Lokalsport

Die Pionierinnen aus dem Aichtal

Frauenfußball Der TSV Grötzingen setzte sich 1970 im Bezirk Neckar/Fils an die Spitze der Bewegung und feierte beachtliche Erfolge wie den Titelgewinn auf Bezirks- und Verbandsebene. Ein halbes Jahrhundert später erinnern sich die ehemaligen Spielerinnen mit Stolz an eine Zeit, in der Frauenfußball noch belächelt und verspottet wurde. Von Reimund Elbe

Eine Aufnahme von den Anfängen des Grötzinger Frauenfußballs aus dem Jahr 1972. Stehend von links: Monika Treutner, Bärbel Ilg, Erika Riethmüller, Gudrun Weinmann (geborene Adolf), Margret Grimme (geborene Thumm), Elfriede Schmid (geborene Lewang), Susi Mayer (geborene Dieren), Waltraud Rainer; knieend von links: Marita Noak, Ingeborg Drewenick, Ingrid Bosch, Monika Ocker, Erika Auserwählt, vorne liegend: Juliane Handel (geborene Bönkost). Foto: NZ-Archiv
Christel Muszakiewicz zieht im August 1974 im Gruppenspiel um die Deutsche Meisterschaft gegen den FC Bayern München ab. Die Aic
Christel Muszakiewicz zieht im August 1974 im Gruppenspiel um die Deutsche Meisterschaft gegen den FC Bayern München ab. Die Aichtalerinnen unterlagen mit 1:4. Foto: NZ-Archiv

Es begab sich zu der Zeit, als Borussia Mönchengladbach erstmals Deutscher Fußballmeister und der Bökelberg nach der Zugspitze zur zweitbekanntesten Erhebung Deutschlands wurde. Charismatiker wie Hennes Weisweiler und Günter Netzer bestimmten den öffentlichen Fußballdiskurs. Im Schatten dieser Ereignisse vollzog sich, fast unbemerkt, eine weitere fußballerische Revolution. Im Herbst 1970 ließ der Deutsche Fußballbund bei seinem Verbandstag in Travemünde das Verbot für Frauenfußball fallen - versehen mit Auflagen.

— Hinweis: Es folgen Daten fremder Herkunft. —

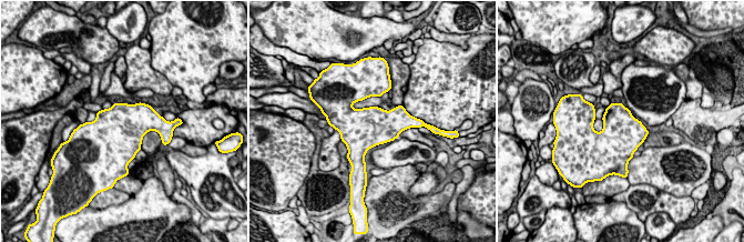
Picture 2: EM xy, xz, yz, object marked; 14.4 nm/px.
act=inspect view=em um=3.6 slice=planes show=borders at=same why='what lies round it'

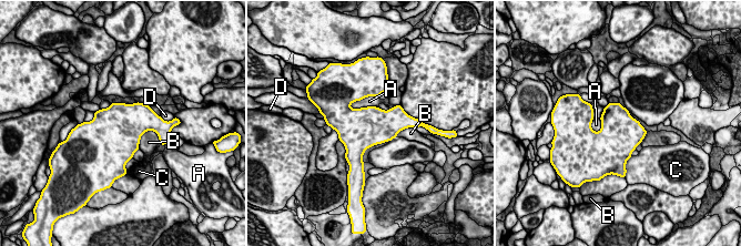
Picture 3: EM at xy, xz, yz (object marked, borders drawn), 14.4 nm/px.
act=accept each=A:other,B:other,C:other,D:other border=3:(378, 95), (356, 100), (349, 108) found='all the same neuron'

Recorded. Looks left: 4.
act=inspect view=3d um=2 pic=1 at=(519, 107) why='four-way junction'

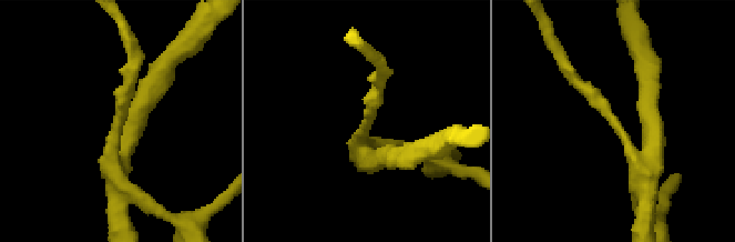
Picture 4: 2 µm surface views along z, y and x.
act=inspect view=em slice=planes show=borders pic=4 at=(619, 127)

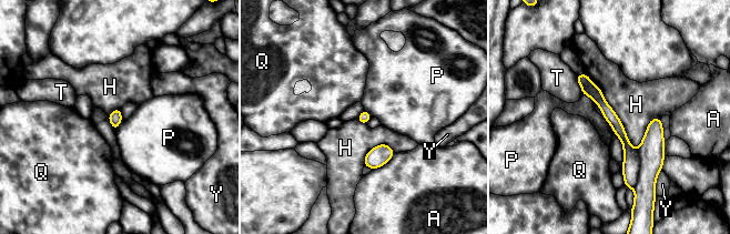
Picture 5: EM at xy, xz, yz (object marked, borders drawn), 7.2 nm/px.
act=detach pic=5 on=(651, 154) each=A:other,H:other,P:other,Q:other,T:other,Y:other border=5:(638, 149), (639, 174), (632, 187) found='a second neuron is stuck on'

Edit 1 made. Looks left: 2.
act=inspect view=3d um=2 pic=1 at=(139, 131) why='thick turns thin'

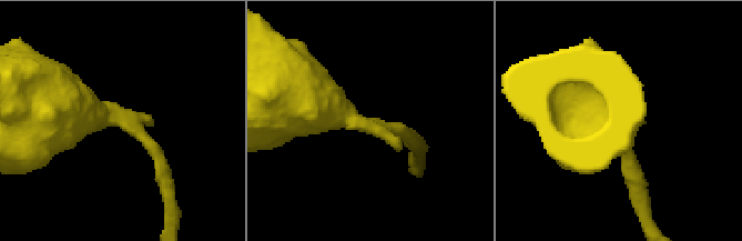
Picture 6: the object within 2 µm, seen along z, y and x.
act=inspect view=em slice=planes show=borders pic=6 at=(373, 125) why='now the EM'

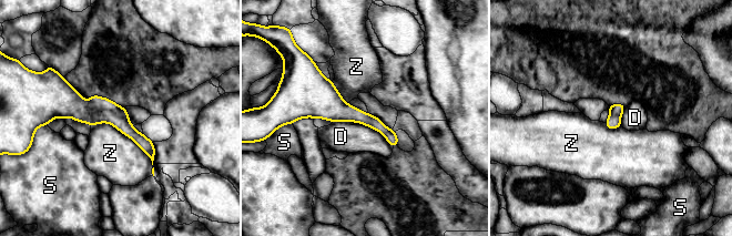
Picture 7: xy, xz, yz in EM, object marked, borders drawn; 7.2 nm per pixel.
act=accept each=D:other,S:other,Z:other border=7:(333, 121), (361, 122), (393, 147) found='one neuron here'

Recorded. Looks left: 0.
act=stop edits=detach@5 rest=unchecked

Wegen ihrer „schwächeren Natur“, so die Argumentation, mussten die Spielerinnen eine halbjährige Winterpause einhalten, auf Stollenschuhe verzichten, die Bälle waren kleiner und leichter, die Spieldauer zunächst auf 70 Minuten limitiert.

Auch im Kleinen trug die historisch anmutende Entscheidung Früchte. Im beschaulichen Aichtaler Gemeindeteil Grötzingen beispielsweise - ein Ortsname, bei dem Kenner des Frauenfußballs nostalgische Gefühle überkommen. „Der TSV Grötzingen war ein Bahnbrecher für den Frauenfußball, nicht nur hier im Bezirk, sondern weit darüber hinaus“, ordnet Heinz Thumm, jahrzehntelang Beauftragter für Frauenfußball im Bezirk Neckar-Fils, die Bedeutung ein. Klaus Weinmann und Abteilungsleiter Wolfgang Zeissberg gehörten einst zu jenen Strippenziehern.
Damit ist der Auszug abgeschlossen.